Conveyor belts. You're not missing much: they don't animate in the game.


Yaaay! But why a white flag?


Not a princess to be rescued, but an eggplant.


Killed by a seal. Not exactly the strongest of heroes.


      Nowadays, Taito and Nintendo have almost completely separated genre-wise. Taito makes nothing but sequels to Puzzle Bobble, and Nintendo mass produces Pokemon games while letting the public wait years after announcing sequels to its other franchises. That is, before announcing that said sequel has been cancelled. But, at one time, both companies worked mainly with the same genre: 99 one-screen level, black background, old-school arcade platformers. And, while Taito gave us games involving strategy and reflex like Bubble Bobble and New Zealand Story, Nintendo was already far ahead, creating the conventions that define all platformers today. Namely cheap tricks to make the game harder, like conveyor belts, icy floors, and moving platforms coupled with frustrating jumps. And while some, like Donkey Kong took these aspects in moderation, others took them way out of hand.

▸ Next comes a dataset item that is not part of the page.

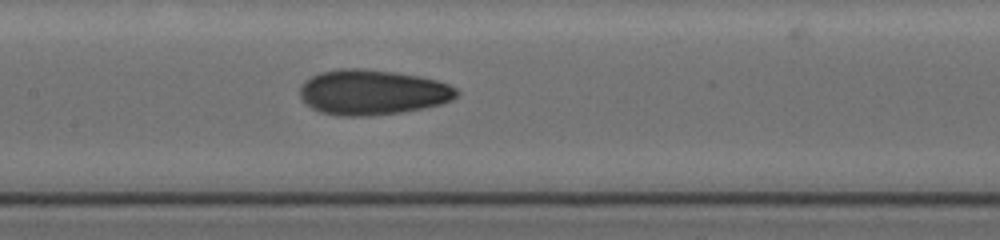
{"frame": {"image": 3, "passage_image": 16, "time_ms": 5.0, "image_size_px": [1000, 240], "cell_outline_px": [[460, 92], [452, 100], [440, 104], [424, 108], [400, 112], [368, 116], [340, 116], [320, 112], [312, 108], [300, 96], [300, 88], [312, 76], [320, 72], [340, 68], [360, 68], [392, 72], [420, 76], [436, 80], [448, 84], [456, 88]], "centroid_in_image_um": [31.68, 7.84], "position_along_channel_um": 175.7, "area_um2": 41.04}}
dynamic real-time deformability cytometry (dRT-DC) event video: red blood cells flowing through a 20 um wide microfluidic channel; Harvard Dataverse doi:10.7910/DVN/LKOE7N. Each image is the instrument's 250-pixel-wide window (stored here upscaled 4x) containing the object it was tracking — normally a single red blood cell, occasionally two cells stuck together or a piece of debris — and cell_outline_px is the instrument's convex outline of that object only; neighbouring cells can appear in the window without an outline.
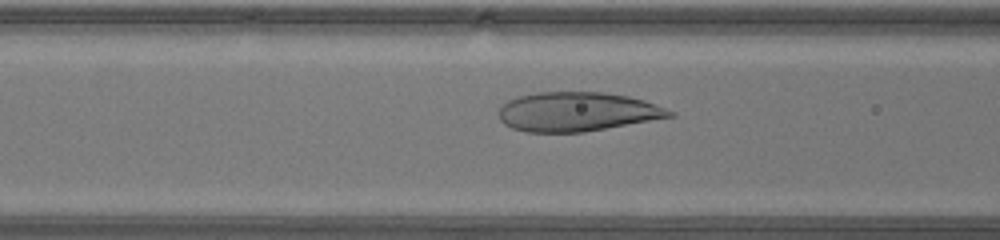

      Ice Climber was one of these games. Every single aspect of the gameplay is designed to completely piss you off. If it isn't the ice floors or moving platforms, it's the the conveyor belts. And to make things worse, your jumps are tweaked in such a way that you go up 5 times your body length, but can only move a tenth of that to the side. Which makes it a lot harder for our starving Eskimo friends, Popo and Nana, to take their eggplants and corn back from the condor living at the top of each of the mountains.

      However, Ice Climber isn't as bad as it would seem to be at first. The two player mode is reminiscent of (although not nearly as good as) two players in River City Ransom in that you can either cooperate or compete. While you can't do anything as cool as playing baseball with a steel pipe for a bat and iron knuckles for a ball, the two ice climbers can either time their jumps to move up together and help each other out by killing enemies, or they can try to kill each other and go for a high score (as falling below the bottom of the screen will kill a player). Needless to say, the latter is more fun: in fact, Nintendo released Vs. Ice Climber for the arcades for that very purpose.

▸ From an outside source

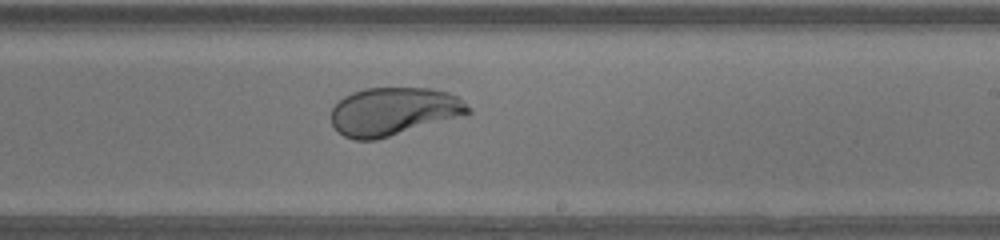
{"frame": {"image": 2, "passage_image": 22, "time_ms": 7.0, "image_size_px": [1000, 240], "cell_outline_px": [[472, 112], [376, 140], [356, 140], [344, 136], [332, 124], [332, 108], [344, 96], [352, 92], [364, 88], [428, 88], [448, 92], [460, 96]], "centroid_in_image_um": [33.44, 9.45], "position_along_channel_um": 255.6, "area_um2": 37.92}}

      You can't expect much graphics and sound-wise from a game this old. The graphics make most of the enemies in the game unrecognizable; until I read the manual, I though that the condor was some sort of dinosaur. And the background, of course, is pitch black. The style of music on the title screen is similar to the original Mother's; jazzy tunes played by that weird synthesized Nintendo sound. However, the 15 second repeating pattern during gameplay is just plain annoying.

      Apparently, Popo and Nana are the wussiest eskimos around. Anyone who could die from being touched by a seal probably shouldn't be climbing mountains all the time. Either that, or they're simply hallucinating. How else could you explain the flying penguins? Either way, climbing an icy mountain with nothing but a wooden mallet usually isn't a very good idea (although it might not be so stupid considering all the moving platforms to help you out).

      Ice Climbers isn't a great game. If anything, you won't get bored playing the same levels over and over again: there's a stage select feature built in (press up and down on the title screen). But, on the other hand, it is a decent old-fashioned arcade platformer to pick up if you've somehow gotten bored with Bubble Bobble.